1) Observe que, durante a “narração” da cena de violência, Marcelo Rezende

compara os populares que agridem os supostos assaltantes a algumas

personalidades.

a) A quem eles são comparados?

b) O que essas personalidades fazem?

c) Conclua: a cena de agressão dos adolescentes é tratada por Marcelo como se

fosse o quê?

d) Podemos afirmar que há uma banalização do que acontece na cena? Por quê?

2) A equipe de reportagem que está no local afirma que “são vários chutes e socos.

Os adolescentes chegam a gritar de dor”. Marcelo interrompe a reportagem

tecendo o seguinte comentário: “Pra roubar eles não gritam”.

a) Para Marcelo Rezende, os adolescentes são culpados ou inocentes?

b) Em que ele se baseia para afirmar isso?

c) Pela lei, quando podemos afirmar que uma pessoa é culpada ou inocente?

d) Então, conclua: podemos afirmar, com certeza, que os adolescentes são

culpados? O que Marcelo Rezende afirmou é verdade?

§ **Atividade 1**
Traduza para o inglês esta frase do trecho da página: "Marcelo interrompe a reportagem tecendo o seguinte comentário: “Pra roubar eles não gritam”."
§ **Atividade 2**
De acordo com o trecho da página, o que afirma a equipe de reportagem que está no local?

§ **Dados para análise**
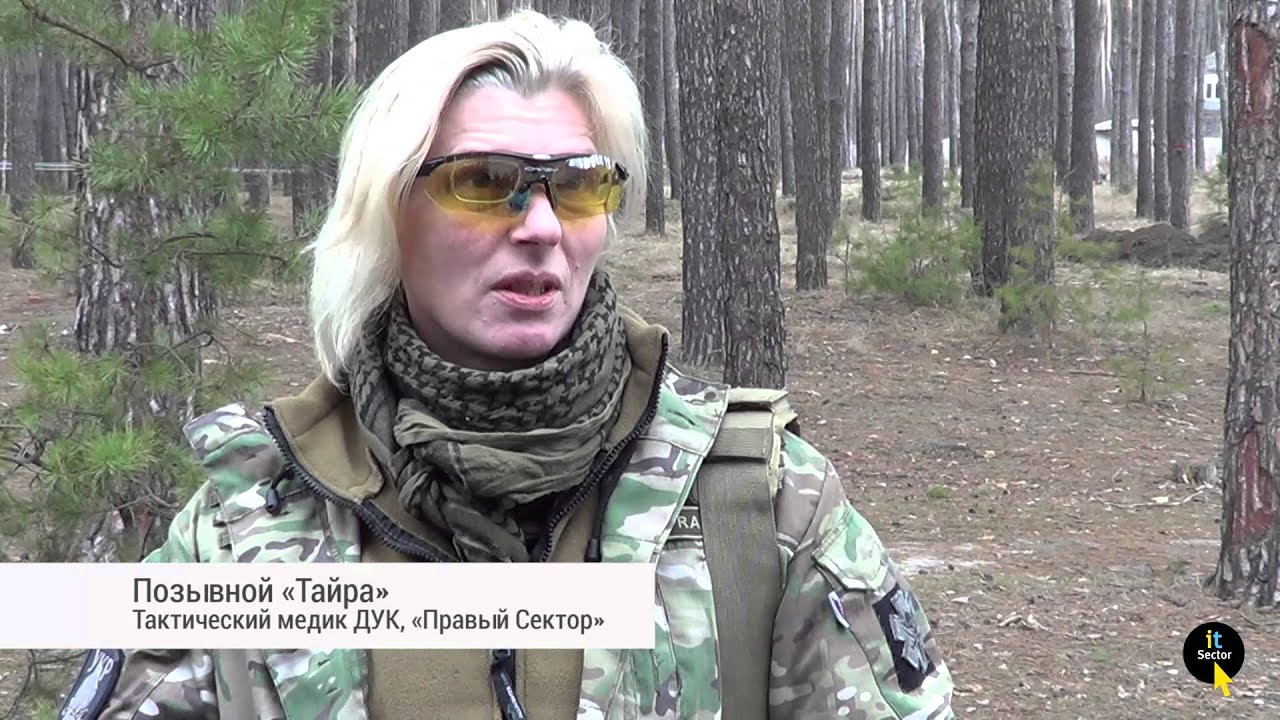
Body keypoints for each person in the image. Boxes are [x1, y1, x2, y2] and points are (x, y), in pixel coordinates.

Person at [60, 9, 955, 720]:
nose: (540, 226)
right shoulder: (247, 524)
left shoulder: (757, 500)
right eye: (485, 183)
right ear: (387, 210)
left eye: (579, 184)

§ **Resposta 1**
Marcelo interrupts the report with the following comment: "They don't scream when they're stealing."

§ **Resposta 2**
Afirma que são vários chutes e socos e que os adolescentes chegam a gritar de dor.